The EGM has shown that El Larguero is back enjoying the nighttime radio leadership by gaining 11% more listeners, reaching 733,000. El Partidazo from Cope, on the other hand, loses the lead, shedding 250,000 listeners and settling at 641,000.
Juanma Castaño is Outraged by the EGM Results
At Cope, they didn't see it coming. Juanma Castaño, the program's head, expressed it with a tantrum:
"According to the EGM, this program has lost 250,000 listeners in months, three Bernabéus. All this in months," he said live on his show.
He added that he's convinced the EGM results don't match reality: "We handle the data. We haven't lost a single viewer on YouTube.
"There hasn't been an exodus. In podcasts, we've smashed the numbers, our own numbers, which are already the best in Spain for a sports program.
"On the COPE app, our records are more or less the same as last season's. The end-of-season ones when the League, the Champions... were being played."

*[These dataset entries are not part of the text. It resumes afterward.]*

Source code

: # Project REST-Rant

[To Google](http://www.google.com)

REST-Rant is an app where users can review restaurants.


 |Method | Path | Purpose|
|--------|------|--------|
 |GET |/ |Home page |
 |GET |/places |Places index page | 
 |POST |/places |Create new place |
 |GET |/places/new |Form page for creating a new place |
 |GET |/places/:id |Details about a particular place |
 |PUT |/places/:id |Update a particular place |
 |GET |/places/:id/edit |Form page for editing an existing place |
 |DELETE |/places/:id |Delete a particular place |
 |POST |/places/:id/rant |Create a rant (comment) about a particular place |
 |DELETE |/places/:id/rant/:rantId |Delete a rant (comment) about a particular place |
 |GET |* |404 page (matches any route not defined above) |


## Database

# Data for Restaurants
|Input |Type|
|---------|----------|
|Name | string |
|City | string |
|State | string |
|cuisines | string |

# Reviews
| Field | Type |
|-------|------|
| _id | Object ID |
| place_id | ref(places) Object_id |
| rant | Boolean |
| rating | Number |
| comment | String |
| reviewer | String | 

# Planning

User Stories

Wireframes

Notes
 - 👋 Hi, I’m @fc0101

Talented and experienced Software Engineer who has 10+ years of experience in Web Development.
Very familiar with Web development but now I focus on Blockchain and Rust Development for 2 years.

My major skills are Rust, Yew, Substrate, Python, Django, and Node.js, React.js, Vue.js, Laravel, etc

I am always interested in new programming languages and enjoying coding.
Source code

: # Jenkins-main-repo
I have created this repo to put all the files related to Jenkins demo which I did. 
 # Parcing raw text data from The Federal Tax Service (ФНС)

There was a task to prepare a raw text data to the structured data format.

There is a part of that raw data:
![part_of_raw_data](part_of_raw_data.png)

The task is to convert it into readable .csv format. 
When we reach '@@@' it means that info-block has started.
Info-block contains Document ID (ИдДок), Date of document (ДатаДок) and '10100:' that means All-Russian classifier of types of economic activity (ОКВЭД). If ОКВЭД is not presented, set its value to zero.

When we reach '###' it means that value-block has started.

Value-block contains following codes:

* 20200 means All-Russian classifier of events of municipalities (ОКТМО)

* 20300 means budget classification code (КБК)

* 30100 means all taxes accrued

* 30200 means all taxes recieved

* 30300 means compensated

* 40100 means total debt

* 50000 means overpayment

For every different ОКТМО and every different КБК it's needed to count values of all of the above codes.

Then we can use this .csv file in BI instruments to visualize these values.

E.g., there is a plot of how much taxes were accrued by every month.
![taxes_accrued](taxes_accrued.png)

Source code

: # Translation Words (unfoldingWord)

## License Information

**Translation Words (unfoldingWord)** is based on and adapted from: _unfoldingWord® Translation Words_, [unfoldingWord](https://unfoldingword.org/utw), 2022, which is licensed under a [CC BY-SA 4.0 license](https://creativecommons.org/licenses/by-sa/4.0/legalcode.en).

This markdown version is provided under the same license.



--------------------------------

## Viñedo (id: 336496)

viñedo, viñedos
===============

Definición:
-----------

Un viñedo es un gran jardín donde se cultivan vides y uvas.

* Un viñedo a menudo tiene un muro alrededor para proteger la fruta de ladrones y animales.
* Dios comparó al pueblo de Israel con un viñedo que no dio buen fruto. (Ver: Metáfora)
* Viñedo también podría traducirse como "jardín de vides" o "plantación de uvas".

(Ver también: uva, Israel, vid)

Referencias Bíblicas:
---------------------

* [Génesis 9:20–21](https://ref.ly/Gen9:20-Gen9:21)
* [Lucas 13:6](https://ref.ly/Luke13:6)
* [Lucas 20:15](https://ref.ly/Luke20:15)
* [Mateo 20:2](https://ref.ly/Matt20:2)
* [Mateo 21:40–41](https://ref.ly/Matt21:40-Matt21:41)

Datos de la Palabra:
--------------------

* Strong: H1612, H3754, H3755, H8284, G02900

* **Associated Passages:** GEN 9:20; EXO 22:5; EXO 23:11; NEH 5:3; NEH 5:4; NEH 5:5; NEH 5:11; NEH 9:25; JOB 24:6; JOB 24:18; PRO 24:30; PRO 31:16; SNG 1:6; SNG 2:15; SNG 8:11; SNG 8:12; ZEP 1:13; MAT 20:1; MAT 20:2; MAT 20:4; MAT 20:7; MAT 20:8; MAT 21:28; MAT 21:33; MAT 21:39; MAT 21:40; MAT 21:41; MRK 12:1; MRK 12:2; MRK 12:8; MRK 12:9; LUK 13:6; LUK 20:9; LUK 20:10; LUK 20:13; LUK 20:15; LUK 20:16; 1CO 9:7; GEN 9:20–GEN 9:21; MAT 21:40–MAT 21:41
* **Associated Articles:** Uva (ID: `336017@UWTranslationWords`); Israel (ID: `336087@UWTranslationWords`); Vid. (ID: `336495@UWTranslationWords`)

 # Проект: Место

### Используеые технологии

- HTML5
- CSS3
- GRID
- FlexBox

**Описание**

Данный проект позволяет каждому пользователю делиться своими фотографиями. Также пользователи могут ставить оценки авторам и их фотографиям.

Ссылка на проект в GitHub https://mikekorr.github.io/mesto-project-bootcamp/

"When There's a Drop, We Notice and Analyze It"
"The interactions we receive are the same or more than when we were leaders. We haven't noticed a drop. On social media, it's already overwhelming how things are going.
"If we had noticed a serious loss of listeners, at some point, one of these indicators would have lit up an alarm light telling us: 'Hey, something's happening.'
"We experience this at the end of some days because we have a screen here, we say: 'Today there was a 7% drop. Oh, damn, tomorrow's a holiday in the Valencian Community.' When we notice a small drop, we analyze why that drop comes," said Juanma Castaño.
"If we had noticed this brutal decline, we would've seen it. We haven't noticed anything. To lose 250,000 listeners, the explanation would be that no one answered our call, interactions...
"I insist that this doesn't question whether El Larguero or SER has won. Or whether other programs in this floor are doing well, poorly, or okay. There's no indication that we're in a situation of listener exodus.
"If only the EGM tells us and in such a brutal way... It's an incomprehensible drop."
"You've been Swimming and Swimming for Years. And When You Reach the Shore..."
"I have a lot of respect for the work of the EGM people. But they should have such responsibility that, when there's a study of these characteristics and they see that the rest of the indicators don't support it, they should review or cross-check it in another way."
"Either the data the EGM gave in July was wrong, or this one is wrong. It's impossible that we had almost 900,000 listeners before and now 600-something thousand. For a program of this kind, it's impossible.
You can lose. Everyone loses. We're going to lose much more than we win.
But this... They give you a slap... You've been swimming for years and years, and when you reach, boom, back to the shore. We're back where we started. It's absolutely unbelieveable."
"I'm convinced that they're the same or practically the same. Something strange has happened."
The EGM is prepared through individual surveys conducted among the media-consuming public.